Good finance management will allow you to have a sound organization. For this, you need to plan all the strategies. You need to set objectives and plans and tactics to achieve these objectives efficiently. Financial management can give you long-term as well as short-term advantages. Short term planning can help you in selecting operations to achieve the objectives and the long-term advantage is that achieve these small objectives will collectively make it better for your organization.
To plan a good finance management for your organization, your financial management should consist of the four essential components. Your strategy towards finance should be a clear and major function of your financial management should be generating income for the organization. A strong financial management system should be followed by a suitable internal environment.
Different organizations have different goals and different requirements, therefore, finance management system can differ for every organization.

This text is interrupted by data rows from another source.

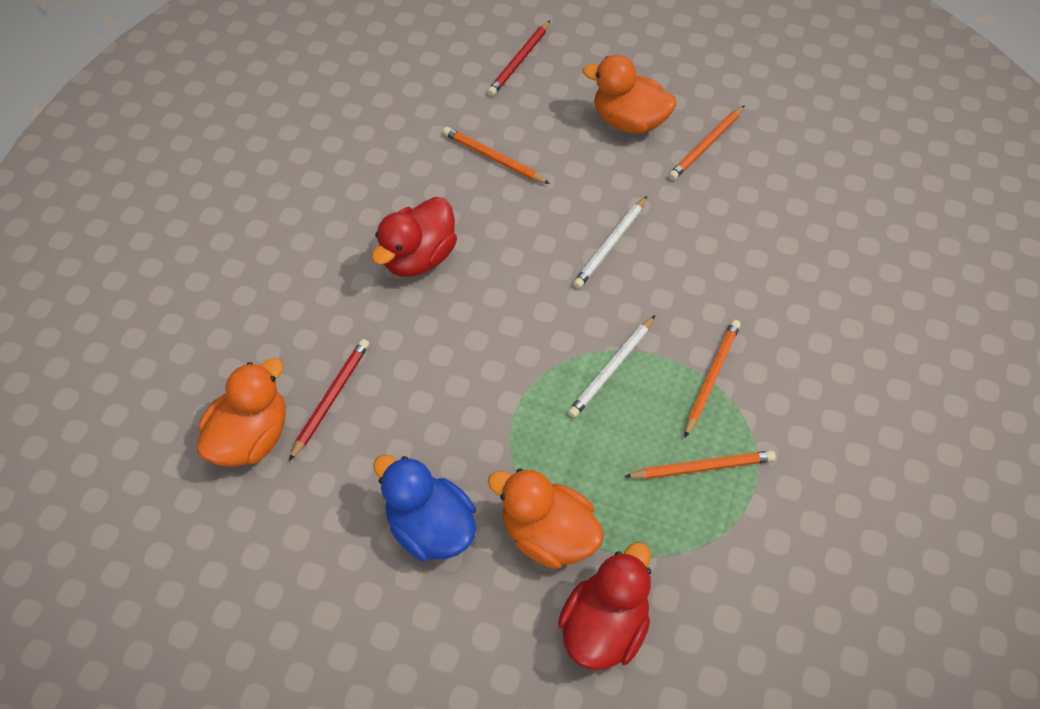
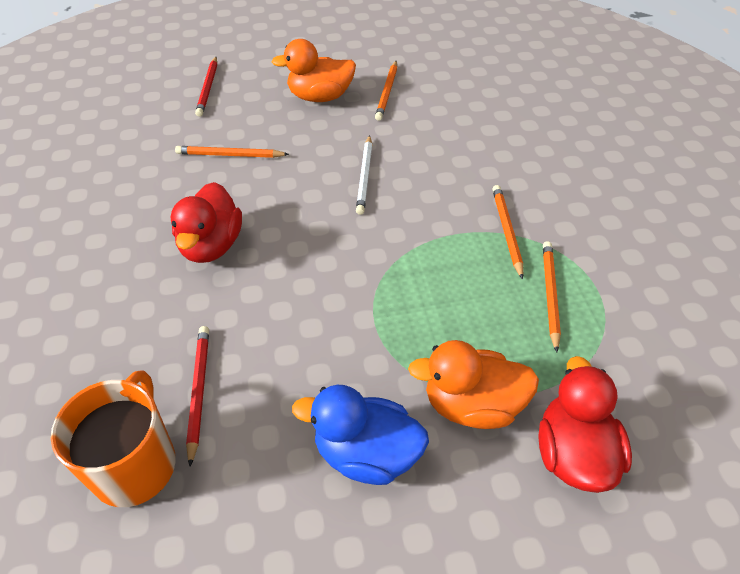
camera: 30 degrees left, 10 degrees down
orange duck [197,358,286,467] -> orange mug [51,370,176,507]
white pencil [568,315,655,418] -> none
orange pencil [624,450,776,479] -> orange pencil turned 45 degrees counterclockwise [543,241,561,352]

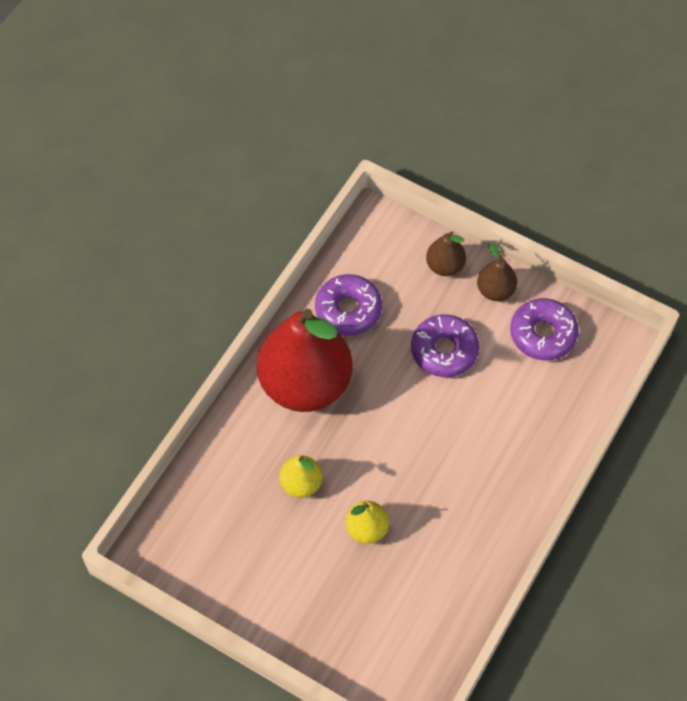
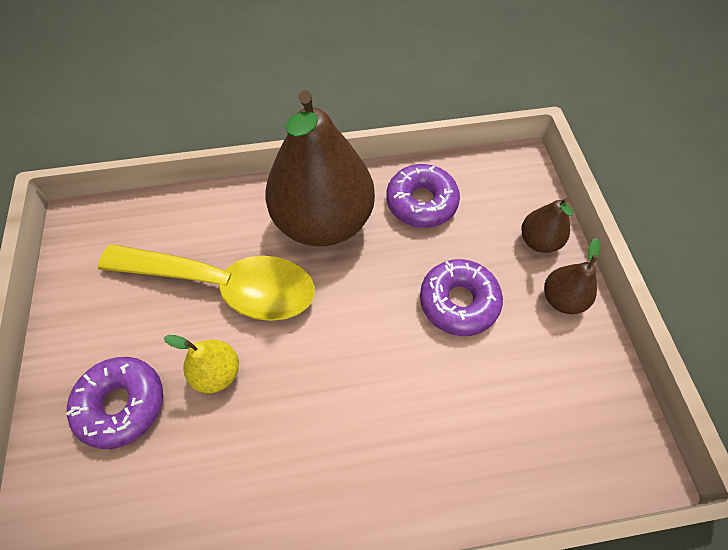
camera: 50 degrees right, 0 degrees up
red pear [257,309,353,412] -> brown pear [265,90,375,246]
yellow pear [280,455,322,498] -> yellow spoon [98,244,315,321]
purple donut [510,298,579,360] -> purple donut moved to [66,357,163,449]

Before making a finance system for the organization it is important to identify its needs and then apply an appropriate strategy.
The goal of every financial management system should be to ensure the regular supply of fund. It should ensure the returns to the shareholders which is only possible if market price and earning capacity is in a good state. This system should provide secure investments. Funds should be invested in the venture from where it is possible to get appropriate returns.
What should be the functions of financial management system? We will try to highlight some of its functionality.
To estimate the capital requirements:
The main goal of a financial management system is to estimate the capital requirements of the company. These requirements depend mostly upon the earnings, profits, and policies followed by the company. Th finance manager is required to apply such strategies which increase the organization’s income and hence result in increased earning capacity.
Determining the capital composition:
Once estimated now the finance manager should focus on structuring this capital. He should do equity analysis for the long terms and also for the short terms. After which he needs to provide with the management system that will raise funds for the capital. This highly depends upon the proportion of capital that company possesses.
Sources of Funds:
A company might require funds to carry out its process. It depends upon the need of the firm that how much fund is required. Financial management should look for the best resource from where the fund can be raised. It can be a loan from a bank, issuing shares or to draw public deposits such as bonds.
Investment of funds:
Financial management systems also provide you with the advice that where a company should invest its funds. It suggests organizations with the resources which is more profitable and regular returns are possible. It provides the organizations with the safest way to invest.
Manages finance and cash:
A company has many expenditures and it is very important for the finance manager to take a good care of the cash. As organizations need it for the wages, salaries of the employees, water and electricity bills to be paid and to purchase stock. The financial management system also manages the cash for the organization to meet the requirements all the time.
Benefits of financial management:
Some of the benefits of financial management system provides is that it
- Use the resources efficiently
- Good for long term sustainability
- Achieves the objectives and fulfill the commitment of shareholders.